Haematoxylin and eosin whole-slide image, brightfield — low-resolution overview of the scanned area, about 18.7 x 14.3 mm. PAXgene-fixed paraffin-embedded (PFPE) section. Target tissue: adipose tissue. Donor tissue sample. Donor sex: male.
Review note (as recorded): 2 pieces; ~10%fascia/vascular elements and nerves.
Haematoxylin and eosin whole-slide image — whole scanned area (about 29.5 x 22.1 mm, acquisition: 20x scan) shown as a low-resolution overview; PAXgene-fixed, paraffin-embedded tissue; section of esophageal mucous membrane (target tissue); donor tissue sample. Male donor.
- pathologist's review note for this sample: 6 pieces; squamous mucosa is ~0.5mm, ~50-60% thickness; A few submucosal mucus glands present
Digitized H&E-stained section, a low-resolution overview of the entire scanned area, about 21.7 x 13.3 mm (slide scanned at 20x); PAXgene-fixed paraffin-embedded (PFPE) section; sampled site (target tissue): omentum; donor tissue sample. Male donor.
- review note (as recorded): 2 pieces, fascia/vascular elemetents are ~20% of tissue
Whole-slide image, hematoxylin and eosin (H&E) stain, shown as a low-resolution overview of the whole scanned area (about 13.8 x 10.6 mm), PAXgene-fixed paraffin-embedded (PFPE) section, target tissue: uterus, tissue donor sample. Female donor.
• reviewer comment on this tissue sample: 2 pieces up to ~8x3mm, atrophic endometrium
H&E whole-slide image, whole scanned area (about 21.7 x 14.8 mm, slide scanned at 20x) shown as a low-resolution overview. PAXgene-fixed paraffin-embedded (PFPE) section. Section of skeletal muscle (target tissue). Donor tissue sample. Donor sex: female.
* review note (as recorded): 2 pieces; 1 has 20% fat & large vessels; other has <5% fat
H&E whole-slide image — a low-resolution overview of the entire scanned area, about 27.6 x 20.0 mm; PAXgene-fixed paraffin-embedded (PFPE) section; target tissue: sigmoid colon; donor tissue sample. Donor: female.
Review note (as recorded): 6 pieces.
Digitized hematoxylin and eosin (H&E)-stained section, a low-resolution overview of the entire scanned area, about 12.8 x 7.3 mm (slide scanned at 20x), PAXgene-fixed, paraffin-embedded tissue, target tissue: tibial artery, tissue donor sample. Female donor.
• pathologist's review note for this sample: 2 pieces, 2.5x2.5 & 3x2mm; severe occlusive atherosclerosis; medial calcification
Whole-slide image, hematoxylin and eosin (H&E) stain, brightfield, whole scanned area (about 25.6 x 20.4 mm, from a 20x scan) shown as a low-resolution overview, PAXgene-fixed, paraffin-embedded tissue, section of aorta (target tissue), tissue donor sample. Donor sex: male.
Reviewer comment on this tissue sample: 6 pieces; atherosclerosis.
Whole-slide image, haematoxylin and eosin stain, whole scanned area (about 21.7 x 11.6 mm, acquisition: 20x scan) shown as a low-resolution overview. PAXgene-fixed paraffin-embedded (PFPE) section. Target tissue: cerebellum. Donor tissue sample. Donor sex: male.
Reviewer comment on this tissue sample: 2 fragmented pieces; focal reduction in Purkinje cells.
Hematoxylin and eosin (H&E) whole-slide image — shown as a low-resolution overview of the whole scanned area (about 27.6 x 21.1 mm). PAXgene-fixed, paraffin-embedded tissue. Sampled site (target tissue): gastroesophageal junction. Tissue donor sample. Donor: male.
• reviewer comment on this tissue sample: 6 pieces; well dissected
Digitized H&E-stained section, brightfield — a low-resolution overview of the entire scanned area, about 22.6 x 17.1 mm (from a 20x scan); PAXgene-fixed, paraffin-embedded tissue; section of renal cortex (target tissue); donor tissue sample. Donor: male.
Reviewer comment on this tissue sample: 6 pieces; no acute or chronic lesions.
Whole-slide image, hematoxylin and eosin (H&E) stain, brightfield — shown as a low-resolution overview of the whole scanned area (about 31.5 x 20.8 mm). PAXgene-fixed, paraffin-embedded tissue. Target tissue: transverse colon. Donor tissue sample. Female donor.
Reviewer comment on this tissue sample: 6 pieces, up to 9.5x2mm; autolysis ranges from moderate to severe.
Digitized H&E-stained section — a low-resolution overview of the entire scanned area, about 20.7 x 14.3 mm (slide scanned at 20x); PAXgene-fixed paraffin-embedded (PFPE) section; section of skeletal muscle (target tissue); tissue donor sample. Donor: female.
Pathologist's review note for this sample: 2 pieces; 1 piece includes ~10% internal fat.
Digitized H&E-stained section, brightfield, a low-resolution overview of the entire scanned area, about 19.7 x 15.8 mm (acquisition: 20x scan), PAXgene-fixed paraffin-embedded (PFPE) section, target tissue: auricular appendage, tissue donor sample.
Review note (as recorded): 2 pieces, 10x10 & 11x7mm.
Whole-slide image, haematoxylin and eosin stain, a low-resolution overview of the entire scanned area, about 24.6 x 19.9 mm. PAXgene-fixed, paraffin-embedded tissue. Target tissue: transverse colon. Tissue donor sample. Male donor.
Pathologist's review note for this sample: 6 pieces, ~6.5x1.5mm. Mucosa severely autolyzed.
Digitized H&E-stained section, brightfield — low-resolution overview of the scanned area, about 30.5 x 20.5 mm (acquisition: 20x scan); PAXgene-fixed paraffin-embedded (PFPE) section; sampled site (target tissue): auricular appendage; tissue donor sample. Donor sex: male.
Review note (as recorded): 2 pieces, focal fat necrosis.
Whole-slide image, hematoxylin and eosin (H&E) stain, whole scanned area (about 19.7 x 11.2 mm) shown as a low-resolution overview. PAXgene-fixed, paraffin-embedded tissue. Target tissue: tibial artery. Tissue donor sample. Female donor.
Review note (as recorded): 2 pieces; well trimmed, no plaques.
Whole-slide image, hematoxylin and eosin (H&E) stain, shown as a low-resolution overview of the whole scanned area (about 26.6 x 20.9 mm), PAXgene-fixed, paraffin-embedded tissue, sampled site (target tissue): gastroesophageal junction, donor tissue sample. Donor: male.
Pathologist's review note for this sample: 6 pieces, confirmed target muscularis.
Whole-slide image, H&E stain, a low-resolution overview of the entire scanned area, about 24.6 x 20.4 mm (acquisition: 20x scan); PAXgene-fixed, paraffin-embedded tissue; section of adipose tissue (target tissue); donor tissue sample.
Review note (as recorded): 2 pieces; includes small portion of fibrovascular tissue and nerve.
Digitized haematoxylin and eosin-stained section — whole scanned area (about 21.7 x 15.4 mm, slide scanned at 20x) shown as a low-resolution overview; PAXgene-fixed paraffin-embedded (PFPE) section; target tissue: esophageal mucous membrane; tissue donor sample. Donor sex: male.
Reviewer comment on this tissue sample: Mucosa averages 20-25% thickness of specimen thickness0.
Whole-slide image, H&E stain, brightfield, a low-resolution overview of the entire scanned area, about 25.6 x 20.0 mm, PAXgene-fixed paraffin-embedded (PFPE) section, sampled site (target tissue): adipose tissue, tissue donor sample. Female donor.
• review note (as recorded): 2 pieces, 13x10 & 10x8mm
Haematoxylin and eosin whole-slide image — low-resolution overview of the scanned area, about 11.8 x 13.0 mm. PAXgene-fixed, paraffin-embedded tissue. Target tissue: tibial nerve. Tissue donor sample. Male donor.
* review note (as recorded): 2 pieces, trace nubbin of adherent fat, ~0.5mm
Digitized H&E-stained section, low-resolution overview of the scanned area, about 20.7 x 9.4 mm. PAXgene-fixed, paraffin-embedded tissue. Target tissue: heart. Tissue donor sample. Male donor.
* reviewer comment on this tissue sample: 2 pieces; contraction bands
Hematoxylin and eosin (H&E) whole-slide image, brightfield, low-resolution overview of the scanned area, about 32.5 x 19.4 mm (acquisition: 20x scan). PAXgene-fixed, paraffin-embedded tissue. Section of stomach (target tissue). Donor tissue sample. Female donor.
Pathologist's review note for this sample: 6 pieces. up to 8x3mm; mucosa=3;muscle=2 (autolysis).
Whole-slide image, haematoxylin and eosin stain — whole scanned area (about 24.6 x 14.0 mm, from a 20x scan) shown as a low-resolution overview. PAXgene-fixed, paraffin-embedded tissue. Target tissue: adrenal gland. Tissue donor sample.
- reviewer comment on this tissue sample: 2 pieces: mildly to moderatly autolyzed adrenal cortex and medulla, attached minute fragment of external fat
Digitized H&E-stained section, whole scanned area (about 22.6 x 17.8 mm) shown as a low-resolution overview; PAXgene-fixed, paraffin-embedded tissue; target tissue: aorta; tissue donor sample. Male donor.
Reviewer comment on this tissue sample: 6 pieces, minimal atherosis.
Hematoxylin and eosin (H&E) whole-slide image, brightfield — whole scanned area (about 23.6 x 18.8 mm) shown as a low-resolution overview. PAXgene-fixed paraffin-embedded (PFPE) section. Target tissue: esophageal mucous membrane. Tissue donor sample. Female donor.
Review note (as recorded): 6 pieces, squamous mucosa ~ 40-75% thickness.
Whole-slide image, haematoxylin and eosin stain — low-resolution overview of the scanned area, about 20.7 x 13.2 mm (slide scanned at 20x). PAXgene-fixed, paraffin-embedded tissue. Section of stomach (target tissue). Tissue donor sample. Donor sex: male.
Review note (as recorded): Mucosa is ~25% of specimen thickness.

**Exercise instructions**
Each line of the records above, from the first through the one containing "Haematoxylin and eosin whole-slide image — whole", is to be retyped exactly; no other line belongs.

**Final answer**
Haematoxylin and eosin whole-slide image, brightfield — low-resolution overview of the scanned area, about 18.7 x 14.3 mm. PAXgene-fixed paraffin-embedded (PFPE) section. Target tissue: adipose tissue. Donor tissue sample. Donor sex: male.
Review note (as recorded): 2 pieces; ~10%fascia/vascular elements and nerves.
Haematoxylin and eosin whole-slide image — whole scanned area (about 29.5 x 22.1 mm, acquisition: 20x scan) shown as a low-resolution overview; PAXgene-fixed, paraffin-embedded tissue; section of esophageal mucous membrane (target tissue); donor tissue sample. Male donor.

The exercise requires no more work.